Aras diz que caneta do PGR ‘não será instrumento de peleja política’

O presidente Jair Bolsonaro assistiu a cerimônia de recondução de Aras remotamente

Na cerimônia que selou, nesta quinta-feira, sua recondução a mais um mandato à frente do Ministério Público, o procurador-geral da República, Augusto Aras, teceu elogios ao Supremo Tribunal Federal (STF). A exaltação foi assistida remotamente pelo presidente Jair Bolsonaro.

O chefe do Executivo, em isolamento após ter contato com o ministro da Saúde, Marcelo Queiroga, que testou positivo para a Covid-19, acompanhava a solenidade de forma remota e não discursou.

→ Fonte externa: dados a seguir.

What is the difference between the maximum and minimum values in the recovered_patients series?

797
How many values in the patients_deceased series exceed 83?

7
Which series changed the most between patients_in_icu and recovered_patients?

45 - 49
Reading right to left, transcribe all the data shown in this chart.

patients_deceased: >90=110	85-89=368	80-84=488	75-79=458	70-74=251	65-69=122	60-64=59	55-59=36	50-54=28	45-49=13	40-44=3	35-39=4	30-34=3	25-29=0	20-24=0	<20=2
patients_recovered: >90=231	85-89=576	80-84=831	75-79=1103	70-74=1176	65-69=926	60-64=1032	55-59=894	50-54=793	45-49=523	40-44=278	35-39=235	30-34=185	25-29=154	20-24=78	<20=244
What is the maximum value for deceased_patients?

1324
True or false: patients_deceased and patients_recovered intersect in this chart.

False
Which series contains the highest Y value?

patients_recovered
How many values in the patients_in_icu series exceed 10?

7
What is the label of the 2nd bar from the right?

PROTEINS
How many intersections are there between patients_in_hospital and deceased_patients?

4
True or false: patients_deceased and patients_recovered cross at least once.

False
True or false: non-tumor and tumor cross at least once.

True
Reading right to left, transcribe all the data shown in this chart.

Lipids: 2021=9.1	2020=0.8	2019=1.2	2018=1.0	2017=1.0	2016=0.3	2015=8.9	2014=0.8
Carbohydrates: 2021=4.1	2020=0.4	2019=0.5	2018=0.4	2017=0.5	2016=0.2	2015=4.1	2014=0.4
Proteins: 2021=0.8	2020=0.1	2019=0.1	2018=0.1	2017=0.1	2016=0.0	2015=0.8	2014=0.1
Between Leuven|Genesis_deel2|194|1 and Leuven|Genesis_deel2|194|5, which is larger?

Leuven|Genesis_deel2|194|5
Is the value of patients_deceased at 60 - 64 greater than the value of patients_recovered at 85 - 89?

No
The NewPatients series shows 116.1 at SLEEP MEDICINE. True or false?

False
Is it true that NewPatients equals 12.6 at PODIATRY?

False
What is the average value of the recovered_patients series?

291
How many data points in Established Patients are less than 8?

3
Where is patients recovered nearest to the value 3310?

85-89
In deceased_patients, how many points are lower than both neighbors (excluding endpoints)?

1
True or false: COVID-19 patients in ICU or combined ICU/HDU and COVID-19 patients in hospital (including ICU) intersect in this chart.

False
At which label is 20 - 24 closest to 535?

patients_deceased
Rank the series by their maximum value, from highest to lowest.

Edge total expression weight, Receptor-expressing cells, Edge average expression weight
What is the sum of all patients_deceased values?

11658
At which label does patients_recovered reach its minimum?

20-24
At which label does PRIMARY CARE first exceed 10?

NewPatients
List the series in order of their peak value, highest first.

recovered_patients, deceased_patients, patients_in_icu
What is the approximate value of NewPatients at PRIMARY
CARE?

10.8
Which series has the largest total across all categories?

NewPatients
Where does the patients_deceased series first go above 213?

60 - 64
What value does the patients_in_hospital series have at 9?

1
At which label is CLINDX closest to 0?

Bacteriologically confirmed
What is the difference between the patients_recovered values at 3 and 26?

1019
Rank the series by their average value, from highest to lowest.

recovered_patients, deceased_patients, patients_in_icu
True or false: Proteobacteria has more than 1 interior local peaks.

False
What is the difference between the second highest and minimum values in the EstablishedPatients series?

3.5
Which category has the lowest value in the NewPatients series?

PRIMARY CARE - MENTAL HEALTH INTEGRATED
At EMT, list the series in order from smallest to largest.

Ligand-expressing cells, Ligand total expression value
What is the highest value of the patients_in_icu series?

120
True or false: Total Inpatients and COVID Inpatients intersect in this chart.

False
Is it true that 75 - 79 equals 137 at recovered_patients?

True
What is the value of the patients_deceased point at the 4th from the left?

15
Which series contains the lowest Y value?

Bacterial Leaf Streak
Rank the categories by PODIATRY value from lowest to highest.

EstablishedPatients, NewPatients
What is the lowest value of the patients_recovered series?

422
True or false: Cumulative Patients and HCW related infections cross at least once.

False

O compromisso não constava na agenda oficial do presidente, que do Palácio do Alvorada assinou o ato de recondução de Aras.

Considerado um aliado político de Bolsonaro, Aras enalteceu o STF e destacou sua lealdade à democracia e à Constituição. “Temos uma Corte que, junto com o Ministério Público e Procuradoria-geral da República, vai buscando encontrar caminho da democracia”, disse o PGR. “Temos buscado agir para que a Constituição seja a senhora das nossas condutas”, acrescentou.

Ele fez elogios diretos aos ministros Dias Toffoli e Luiz Fux pelas “duas presidências comprometidas com a Constituição e a ordem jurídica”. “Reitero minha lealdade à Constituição e às leis de nosso País, na defesa da ordem jurídica, dos interesses sociais e individuais disponíveis e do regime democrático”, afirmou Aras. “Caminhamos juntos, seja com assento no Supremo Tribunal Federal, seja na representação no Tribunal Superior Eleitoral, seja no Superior Tribunal de Justiça”.

Sem deixar de acenar para o meio político, o PGR, durante o discurso, ainda agradeceu a Bolsonaro pela segunda indicação e ao Senado, pela aprovação de seu nome após uma sabatina. “Agradeço à vossa excelência, presidente da República, pelo reconhecimento de nosso trabalho imparcial e coerente com o sistema republicano de freios e contrapesos, que nos exige postura tão independente quanto harmônica para com todos os poderes e instituições”, declarou Aras, no discurso de posse.

Na tentativa de firmar um perfil “conciliador”, Aras ainda pediu harmonia entre os poderes. “As instituições do Estado e da sociedade, com a independência que lhes garante a Lei Maior, também devem buscar viver em harmonia. Em harmonia para que cada um esteja ocupando o seu espaço constitucional”, afirmou. Em seguida, destacou os números de sua primeira gestão e garantiu que a caneta do PGR não será “instrumento de peleja política” ou de perseguição.